The Eastern Cape is associated with the late South African President Nelson Mandela, a man who was born and buried there and whose name would be stamped on South African politics.
Port Elizabeth, in the Eastern Cape, is one of the country’s largest cities and one of its major seaports. One will sometimes hear it referred to as: “the windy city”or the “friendly city” while at other times it will simply be called PE. When the Portuguese explorers arrived in 1488 and in1497 it was noted on a map as “a landing with fresh water.” The reason for their exploration was to find the sea route to India and to attempt trading with countries along the Indian Ocean coast. It is possible that the explorers may have observed the pastoral Khoi, the hunter/gatherers San and the Xhosa agriculturists moving along the Eastern Cape Coast. Today the city of Port Elizabeth forms part of the Nelson Mandela Bay Metropolitan Municipality.
In 1799 after Britain had wrested the Cape Colony from the Dutch East India Company British troops tried to take occupation of the Port Elizabeth coastline. This was the time of the Napoleonic wars and the British feared French troops would try a take over. Fort Frederick a stone fort was built to discourage any foreign troops from trying to land, an event that did not happen. But in 1820 further colonial expansion took place when 4000 British settlers arrived by sea hoping for improved living conditions after the depressed British economy and the lack of employment. It was also hoped that the settlers would help to form a barrier against the frontier wars. But after four years many had moved to other parts of the country.

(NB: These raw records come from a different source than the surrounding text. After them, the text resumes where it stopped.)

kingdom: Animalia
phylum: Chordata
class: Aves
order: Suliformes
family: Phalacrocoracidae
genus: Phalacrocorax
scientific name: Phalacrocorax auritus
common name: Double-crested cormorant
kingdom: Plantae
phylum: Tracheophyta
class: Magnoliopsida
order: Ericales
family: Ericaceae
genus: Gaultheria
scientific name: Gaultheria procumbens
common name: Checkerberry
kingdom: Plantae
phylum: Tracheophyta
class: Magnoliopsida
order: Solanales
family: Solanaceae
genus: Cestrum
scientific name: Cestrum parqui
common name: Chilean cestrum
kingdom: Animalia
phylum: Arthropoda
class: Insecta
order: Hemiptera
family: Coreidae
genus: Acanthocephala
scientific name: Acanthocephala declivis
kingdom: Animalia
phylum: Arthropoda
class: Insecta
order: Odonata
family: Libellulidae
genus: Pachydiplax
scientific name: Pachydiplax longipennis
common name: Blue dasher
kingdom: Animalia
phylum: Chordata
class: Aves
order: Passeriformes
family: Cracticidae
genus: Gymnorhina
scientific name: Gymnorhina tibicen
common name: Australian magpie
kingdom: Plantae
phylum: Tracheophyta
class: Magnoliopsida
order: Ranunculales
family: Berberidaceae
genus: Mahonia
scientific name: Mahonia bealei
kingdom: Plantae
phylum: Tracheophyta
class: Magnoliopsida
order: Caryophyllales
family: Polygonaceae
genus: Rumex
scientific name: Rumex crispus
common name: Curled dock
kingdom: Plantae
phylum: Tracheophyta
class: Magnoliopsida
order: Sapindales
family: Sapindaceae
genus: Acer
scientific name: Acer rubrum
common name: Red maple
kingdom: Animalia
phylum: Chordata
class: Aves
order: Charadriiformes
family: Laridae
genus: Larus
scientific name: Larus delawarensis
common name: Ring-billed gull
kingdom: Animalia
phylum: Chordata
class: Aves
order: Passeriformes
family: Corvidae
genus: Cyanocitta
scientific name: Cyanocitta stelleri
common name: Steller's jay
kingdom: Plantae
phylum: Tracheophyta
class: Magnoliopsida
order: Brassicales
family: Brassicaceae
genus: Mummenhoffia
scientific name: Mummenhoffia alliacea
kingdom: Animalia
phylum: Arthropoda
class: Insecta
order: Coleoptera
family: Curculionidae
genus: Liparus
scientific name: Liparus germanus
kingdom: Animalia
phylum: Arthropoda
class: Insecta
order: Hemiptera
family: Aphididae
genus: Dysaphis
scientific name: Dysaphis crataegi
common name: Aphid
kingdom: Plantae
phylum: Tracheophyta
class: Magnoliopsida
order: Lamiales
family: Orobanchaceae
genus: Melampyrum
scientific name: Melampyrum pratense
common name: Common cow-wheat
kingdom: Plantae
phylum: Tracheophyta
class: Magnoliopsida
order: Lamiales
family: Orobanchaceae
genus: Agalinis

It was about this time that the idea of a seaport came into being and would achieve port status in 1825. Port Elizabeth was founded by Sir Rufane Donkin acting governor of the Cape Colony, 1820-1821 and would name it after his late wife, Elizabeth. There is a certain romantic air to the name Donkin. His wife had died in Meerut, India in 1818. She was buried there except that her heart was embalmed. During the period when he oversaw the landing of the 1820 settlers , he bought land, built a pyramid in her memory. He died in 1841 in England but his body was buried in the pyramid with the heart of his wife.
Port Elizabeth citizens today are Xhosa speakers, descendants of the slaves from the East and other parts of the African Continent and those of the British, Dutch, German settlers.